Ok, so Wed. we are having another MRI. This totally sucks. Friday we saw our Pediatrician and let me tell you, it was quite a visit. It was supposed to be just another pre-0p for him (is your child sick - no, has she had any congestion - no....bla bla bla), it was supposed to take a whole 15minutes tops. An hour later and half a box of tissue I walked out of his office. Sometimes when you have a really great doctor they can make everything seem better, even if it really isn't. I asked him if I was keeping him from his other patients, in between tears and his response was "don't worry about it, they can wait, your are the one who really needs me right now"! It was really comforting. He reminded me that a child reaches their weakest point for seizures at 3 years old and then their resistance starts to go up from there. After he told me that, I remembered that our Neurologist had mentioned that to me, but really in my crisis moments I do not think of those things. I actually felt a little more reassured.
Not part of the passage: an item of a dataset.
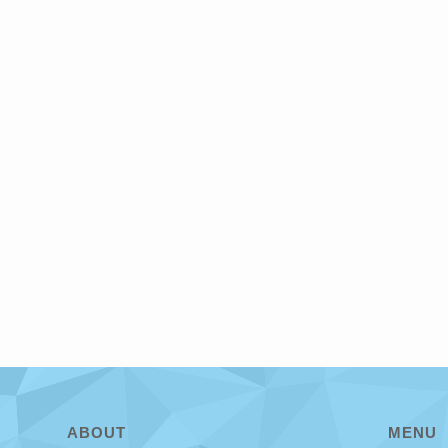
ABOUT
MENU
Now I am supposed to watch my little one and make sure that she doesn't get sick or congested. I know I am freaking myself out but my husband was sick all weekend. I had to quarantine him into the back of the house.

I'm not sure if you know or not but when a sick little child gets an MRI it is VERY serious. They have to be completely put under in order to keep them from moving. The risk of putting a sick child under is taken so serious that they have all sorts of specialists on hand just in case they can't wake up your child. Meanwhile the parents are waiting in the waiting room hoping and praying that nothing will go wrong. It is nerve wracking and excruciating to say the least. Then they wake up your child....there is crying and observations that take place. Can you child keep down fluids, are they showing any side effects.....UGH. Not to mention the starving that takes place prior to the MRI.

I know I am probably over reacting, but the things that go through my head could drive me CRAZY.